The full project can be seen here:
This done easily in Photoshop.
- select green pixels, smooth it a bit, then paint white over it..
- apply a blue cast on it
I wonder if there is a way to fix this, possibly by stacking another GAN on top?
Maybe I'm out of the loop, but I haven't seen anything demonstrating results on "data" – the kinds of challenges that are actually valuable to businesses.
Why is that? Are those just less sexy / more proprietary in nature, or is there something about those challenges that make NN's less useful to them?
Second, there is also the peer reviewing problem. You are still trying to explain a very abstract concept to your peers in a paper which is usually limited to 6 or 8 pages. Text and images make for very graspable examples in such a short paper. That's the reason why some other data with a spatial prior is not used as often, like time series or EEG-data.

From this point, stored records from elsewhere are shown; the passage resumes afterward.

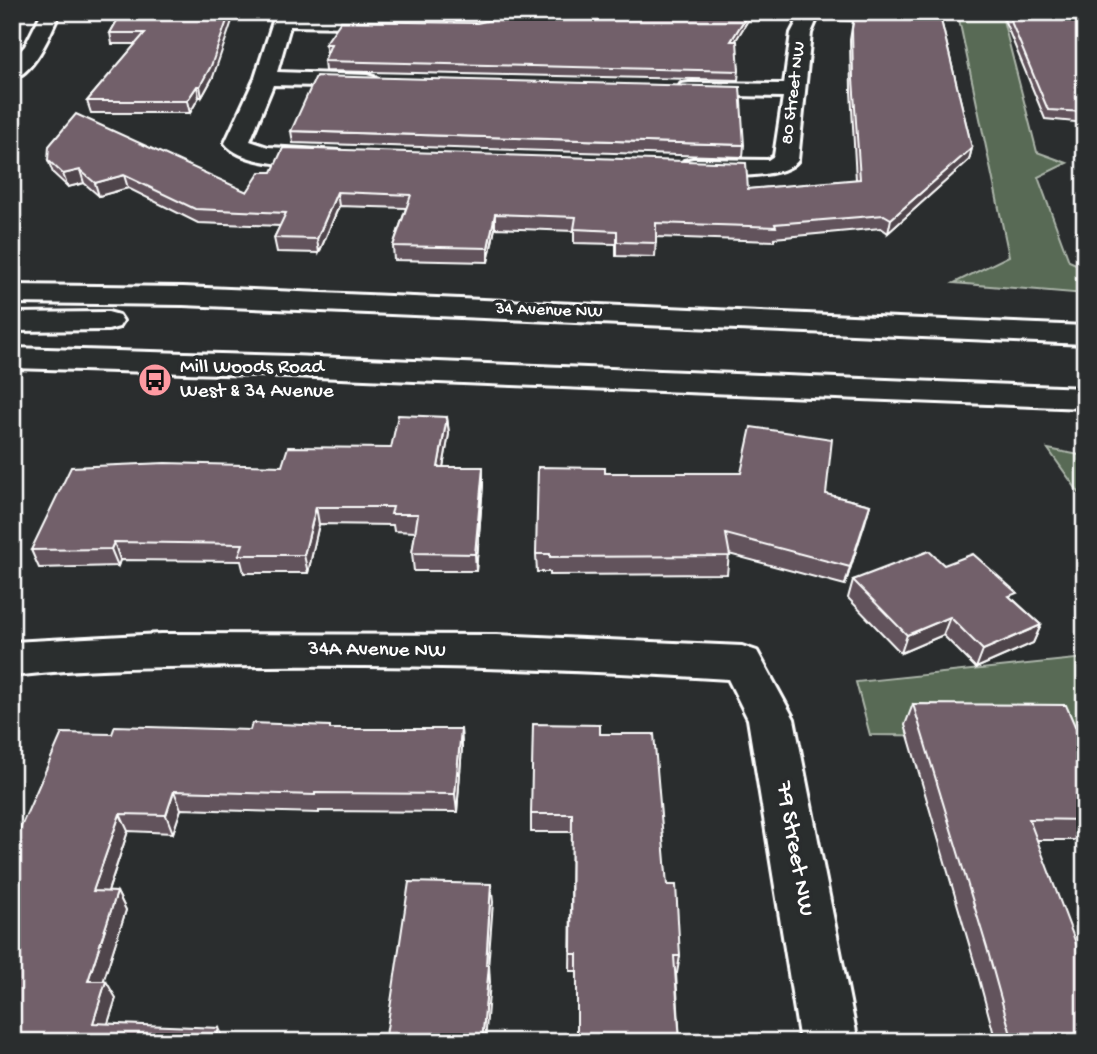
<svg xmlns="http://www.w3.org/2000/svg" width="1097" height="1054" font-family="'Gochi Hand',sans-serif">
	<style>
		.green { fill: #586b55; stroke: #acb5aa; stroke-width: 2 }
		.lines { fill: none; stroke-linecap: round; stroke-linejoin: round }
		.minor-casing { stroke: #fff; stroke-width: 6 }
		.major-casing { stroke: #fff; stroke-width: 6 }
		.minor { fill: #2a2d2e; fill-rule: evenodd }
		.major { fill: #2a2d2e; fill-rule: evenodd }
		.wall { fill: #62535c; stroke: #fff; stroke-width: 2 }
		.shaded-wall { fill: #50444b; stroke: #fff; stroke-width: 2 }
		.building { fill: #72616b; stroke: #fff; stroke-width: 2 }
		.labels { text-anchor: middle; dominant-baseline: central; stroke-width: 7; stroke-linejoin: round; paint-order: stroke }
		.far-street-label { font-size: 18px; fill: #fff; stroke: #2a2d2e }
		.poi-label { font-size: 21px; fill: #fff; stroke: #2a2d2e; text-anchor: start }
		.street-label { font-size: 21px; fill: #fff; stroke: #2a2d2e }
		.near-street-label { font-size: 24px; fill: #fff; stroke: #2a2d2e }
	</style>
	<rect width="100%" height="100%" fill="#2a2d2e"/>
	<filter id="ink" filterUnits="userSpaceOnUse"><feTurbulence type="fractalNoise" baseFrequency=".0143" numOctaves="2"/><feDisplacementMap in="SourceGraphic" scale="14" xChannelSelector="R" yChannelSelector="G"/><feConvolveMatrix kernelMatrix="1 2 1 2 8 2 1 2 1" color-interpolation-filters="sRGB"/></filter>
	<g filter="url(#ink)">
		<g class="green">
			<polygon points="961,12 1001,12 1037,152 1067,163 1038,177 1069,261 1085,268 1085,294 954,283 1009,256 959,19"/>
			<polygon points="1048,449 1085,456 1085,501"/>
			<polygon points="1085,658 1085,737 870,735 856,682"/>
		</g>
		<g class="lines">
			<defs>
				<g id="minor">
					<path d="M42,12H60C51,32 35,73 12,79V60L25,46Z"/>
					<path d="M276,12L477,17L495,12H515L505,23L477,29L290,26L277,72L367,75L374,77L378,81L374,85L367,87L273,85L250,141L268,147L340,151L344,156L340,161C315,168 242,167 225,143L255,78Z"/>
					<path d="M802,12H820L811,33L798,160C784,181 708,177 684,171L681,166L684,161L693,159L768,160L774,156L783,97L689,95L681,94L678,89L681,84L689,83L784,84L791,33Z"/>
					<path d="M161,634L496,635L742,646L757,651L794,719L858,1042H800L748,719L728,679C574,669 421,665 267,666C182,667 97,666 12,676V642Z"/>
				</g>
				<g id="major">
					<polygon points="12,285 183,287 1085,326 1085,344 183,305 12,303"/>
					<polygon points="108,312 119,315 123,321 119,327 108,330 12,331 12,313"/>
					<polygon points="12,348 291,356 1085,388 1085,408 291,376 12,368"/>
				</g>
			</defs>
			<use href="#minor" class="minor-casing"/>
			<use href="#major" class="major-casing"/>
			<use href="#minor" class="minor"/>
			<use href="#major" class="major"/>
		</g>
		<g class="wall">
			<polygon points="122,12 213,77 202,97 199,97 190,113 91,113 87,101 136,44 112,44 110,33"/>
			<polygon points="392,12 484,12 477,14"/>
			<polygon points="509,12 753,12 735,41 739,71 738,80 325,71 324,61 327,53 325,44 477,23 505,17"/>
			<polygon points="838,12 939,12 972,148 969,160 888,233 881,228 774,238 774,241 656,237 655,257 616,256 616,244 574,243 574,231 495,228 488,262 394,260 393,246 406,208 339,206 319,253 277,252 274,238 280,226 198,223 128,188 99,196 84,183 68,187 53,173 48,160 247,192 748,189 856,180 851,91 850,40 853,21 837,20"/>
			<polygon points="1001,12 1085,12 1085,123 1045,119"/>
			<polygon points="291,131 744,145 743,157 293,143"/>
			<polygon points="447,417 449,434 443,467 483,467 483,485 476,571 414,571 412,553 416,532 394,531 393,525 319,524 308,573 244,573 241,561 120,560 118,566 39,568 31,550 282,466 391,448"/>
			<polygon points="605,473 741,473 870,505 845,585 729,554 727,574 550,575 550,572 537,572 536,554"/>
			<polygon points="944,565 1014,600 1041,625 1033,643 976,668 943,635 901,653 848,598 853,580"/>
			<polygon points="913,704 1085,749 1085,840 1037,840 1085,1042 996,1042 976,968 905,725"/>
			<polygon points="331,729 461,729 462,747 457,812 319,811 319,813 181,809 173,833 128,831 108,892 117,892 126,910 103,981 116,998 108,1023 12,1042 112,734 250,730"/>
			<polygon points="600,734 667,885 680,956 677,973 676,973 680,1042 577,1042 577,971 570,971 572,832 531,832 531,814"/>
		</g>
		<g class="shaded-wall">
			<polygon points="230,12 235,12 213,77 202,97 200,86"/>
			<polygon points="749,12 753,12 730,50 731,41"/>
			<polygon points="197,86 199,97 190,113 187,101"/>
			<polygon points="972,148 969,160 888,233 891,219"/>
			<polygon points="80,170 84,183 68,187 63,174"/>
			<polygon points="124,175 128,188 99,196 95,183"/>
			<polygon points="337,192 339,206 319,253 317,239"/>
			<polygon points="495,214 495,228 488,262 488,248"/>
			<polygon points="447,417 449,434 440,484 438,467"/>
			<polygon points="483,467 483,485 476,571 475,554"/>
			<polygon points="870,505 865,523 845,585 850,567"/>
			<polygon points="316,507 319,524 308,573 304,555"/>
			<polygon points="114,542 120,560 118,566 111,549"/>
			<polygon points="950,617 943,635 901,653 907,635"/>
			<polygon points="1041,625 1033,643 976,668 983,650"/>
			<polygon points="461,729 462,747 457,812 455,794"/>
			<polygon points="174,791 181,809 173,833 166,815"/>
			<polygon points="120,814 128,831 102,909 93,891"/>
			<polygon points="491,884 493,902 487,982 486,965"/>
			<polygon points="117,892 126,910 98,998 88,981"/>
			<polygon points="489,965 490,982 485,1042 482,1042"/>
			<polygon points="106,981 116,998 103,1039 93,1023"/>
			<polygon points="219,1028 225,1042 215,1042"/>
		</g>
		<g class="building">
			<polygon points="122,12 230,12 211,66 200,86 197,86 187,101 87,101 145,33 110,33"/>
			<polygon points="509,12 749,12 731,41 737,41 739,71 324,61 331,44 325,44 341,21 477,23 505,17"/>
			<polygon points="855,12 939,12 972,148 891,219 884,215 775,224 776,227 656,223 656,243 617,242 617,231 574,229 576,217 495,214 488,248 393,246 411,195 337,192 317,239 274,238 286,213 195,209 124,175 95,183 80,170 63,174 48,160 49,146 76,114 247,192 260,172 272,172 283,148 746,163 748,189 860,179 853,79 852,29"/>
			<polygon points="1007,12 1085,12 1085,112 1048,110"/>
			<polygon points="316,76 740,87 744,145 291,131"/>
			<polygon points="398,415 447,417 438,467 483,467 475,554 412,553 418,514 391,514 393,507 316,507 304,555 239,555 243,544 114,542 111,549 31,550 71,467 165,463 282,466 288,447 391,448"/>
			<polygon points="751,427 832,439 826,494 870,505 850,567 726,534 730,556 550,557 550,554 536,554 538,467 605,468 605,473 741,473"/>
			<polygon points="929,551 944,565 973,554 1017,593 1009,596 1041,625 983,650 950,617 907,635 853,580"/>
			<polygon points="913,704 1066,705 1085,749 1085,820 1029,819 1085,967 1085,1042 1013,1042 987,948"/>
			<polygon points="252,723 330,726 330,729 461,729 455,794 315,793 315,795 174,791 166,815 120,814 93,891 117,892 88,981 106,981 93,1023 219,1028 215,1042 12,1042 12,847 62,733 112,734 115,726 250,730"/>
			<polygon points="533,724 600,725 600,734 654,734 667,885 676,885 680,956 674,956 680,1042 577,1042 577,954 571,954 572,814 531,814"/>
			<polygon points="409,882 491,884 486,965 489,965 482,1042 385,1042"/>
		</g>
	</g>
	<defs>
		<symbol id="bus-disc" viewBox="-11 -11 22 22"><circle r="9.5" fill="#ff9aa2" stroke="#2a2d2e"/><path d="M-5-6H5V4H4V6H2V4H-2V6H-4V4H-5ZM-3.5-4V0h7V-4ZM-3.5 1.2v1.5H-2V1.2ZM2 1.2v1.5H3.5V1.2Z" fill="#111"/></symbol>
	</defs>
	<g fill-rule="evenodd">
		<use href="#bus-disc" x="136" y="361" width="38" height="38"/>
	</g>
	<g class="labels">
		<g class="far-street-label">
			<text transform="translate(794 93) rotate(-83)">80 Street NW</text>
			<text transform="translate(549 311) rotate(2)">34 Avenue NW</text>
		</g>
		<g class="poi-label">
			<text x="180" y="368">Mill Woods Road<tspan x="180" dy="24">West &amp; 34 Avenue</tspan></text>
		</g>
		<g class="street-label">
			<text transform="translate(377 651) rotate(1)">34A Avenue NW</text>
		</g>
		<g class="near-street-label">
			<text transform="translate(794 849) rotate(80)">79 Street NW</text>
		</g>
	</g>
	<rect width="1097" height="1054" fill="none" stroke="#2a2d2e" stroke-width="42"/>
	<rect x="21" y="21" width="1055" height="1012" fill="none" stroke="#fff" stroke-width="2.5" filter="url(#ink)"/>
</svg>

So, there is a combination of those two elements at play.
The second reason is pretty bogus (text/images more graspable). It's valid if you're talking about mass media / popular press. But for research papers 1) images / large snippets of text are actually a negative since images take a lot of space and 2) the people doing peer review are expert scientists. They know the benchmarks and the theory.
Examples are the whole Predictive Maintenance sector, the medical sector (Computer Aided Diagnosis) or insurance companies which use NN to for all kind of analyses.
In fact I remember talking to an ML guy with a PHD who was working on one of these types of problems and I asked "why not try NNs on this problem". He looked at me with disgust and said something akin to "it's provable that NNs can never do better than BOOST, so why use them?"
However, boosted decision trees don't work on image analysis at all, so these types of problems have become the standard for NNs.
It is also worth noting that people are more likely to try image problems if everyone else is trying image problems, because then it is easy to compare multiple algorithms together.